# AI-powered precision in dental radiographic analysis using tailored CNNs for tooth numbering and cavity detection

**Authors:** Breno Guerra Zancan, José Andery Carneiro, Caio Uehara Martins, Camila Tirapelli, Camila Porto Capel, Eliana Dantas da Costa, Hugo Gaêta-Araujo, José Augusto Baranauskas, Alessandra Alaniz Macedo

PMC · DOI: 10.1371/journal.pdig.0001074 · PLOS Digital Health · 2025-11-20

## TL;DR

An AI system accurately numbers teeth and detects cavities in dental X-rays, improving diagnostic accuracy and reducing human error.

## Contribution

A specialized CNN-based system for dental radiography achieves high precision in tooth numbering and cavity detection using real-world annotated data.

## Key findings

- The system achieved 0.98 precision and 0.98 recall for tooth numbering in dental X-rays.
- For cavity detection, the system reached 0.96 precision and 0.91 recall.
- The model demonstrated high accuracy (0.998) and specificity (0.999) in tooth numbering tasks.

## Abstract

In the healthcare domain, images play a pivotal role in clinical diagnoses, treatment planning, surgical procedures, and epidemiological insights. Nevertheless, challenges such as limited experience among healthcare professionals, risk of misdiagnosis and subjective interpretation, and factors like stress and fatigue may jeopardize the precision with which patients are assessed.

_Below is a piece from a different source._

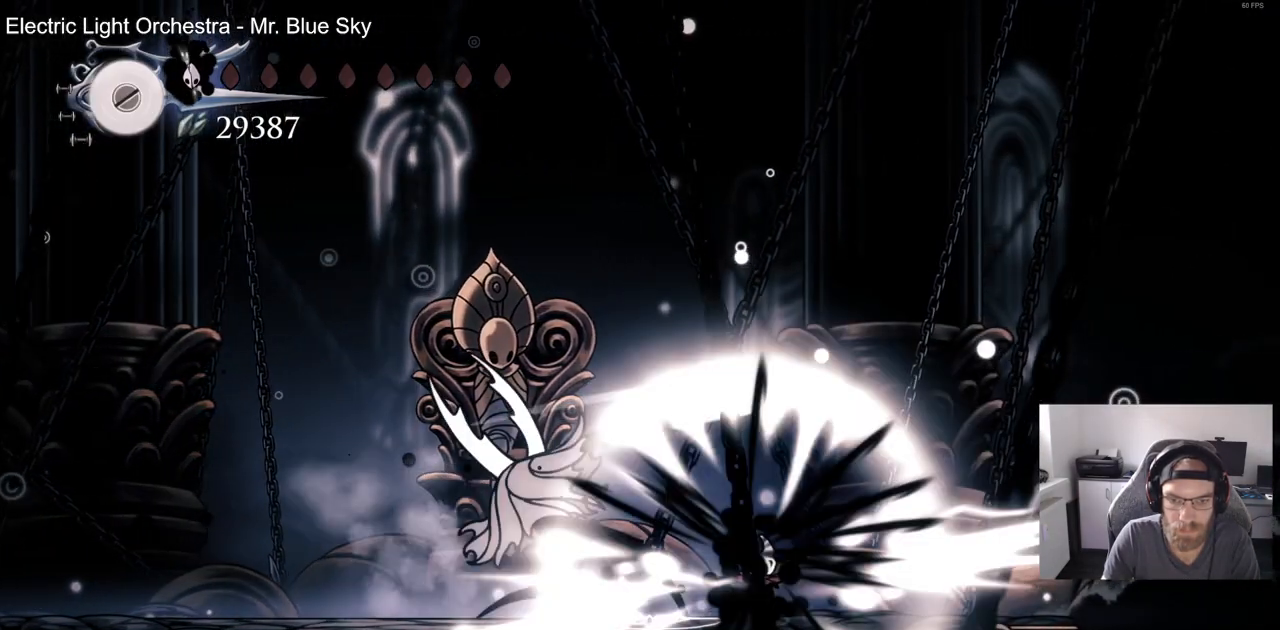
{"dt_ms": 500, "buttons": ["DPAD_LEFT"], "left_stick": "center", "right_stick": "center", "events": []}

In this regard, professionals in the field of Dentistry face analogous challenges given that distinguishing anatomical structures in dental imaging requires expert interpretation and precise analysis. Convolutional Neural Networks (CNNs) offer promising opportunities to analyze images during patient care and can enhance diagnostic accuracy and clinical decision-making, benefiting both patients and healthcare providers. Here, we aimed to develop a specialized analyzer for digital dental radiography, that focuses on numbering teeth and detecting tooth cavities. The system is designed to achieve high precision, recall, accuracy, specificity, and F1-score, to ensure that diagnosis is reliable and accurate. In this study, we specifically explore Inception-v3 and InceptionResNet-v2 to discern cavitated teeth and tooth positions in dental panoramic radiographic images (PANs). On the basis of 935 PANs sourced from routine patient care, annotated by dentists at the Faculty of Dentistry of Ribeirão Preto in Brazil, our approach achieved precision of 0.98, recall of 0.98, accuracy of 0.998, specificity of 0.999 and F1-score of 0.98 for tooth numbering. Concerning identification of cavitated teeth, our approach reached precision of 0.96, recall of 0.91, accuracy of 0.94, specificity of 0.96 and F1-score of 0.94. By addressing the critical challenges and reaching high performance, our study serves as a benchmark that relates innovative research and real-world applications, fostering advancements in dental diagnosis. The performance reported herein demonstrates that our initiatives can modulate image analysis tasks and select a more suitable CNN for the job.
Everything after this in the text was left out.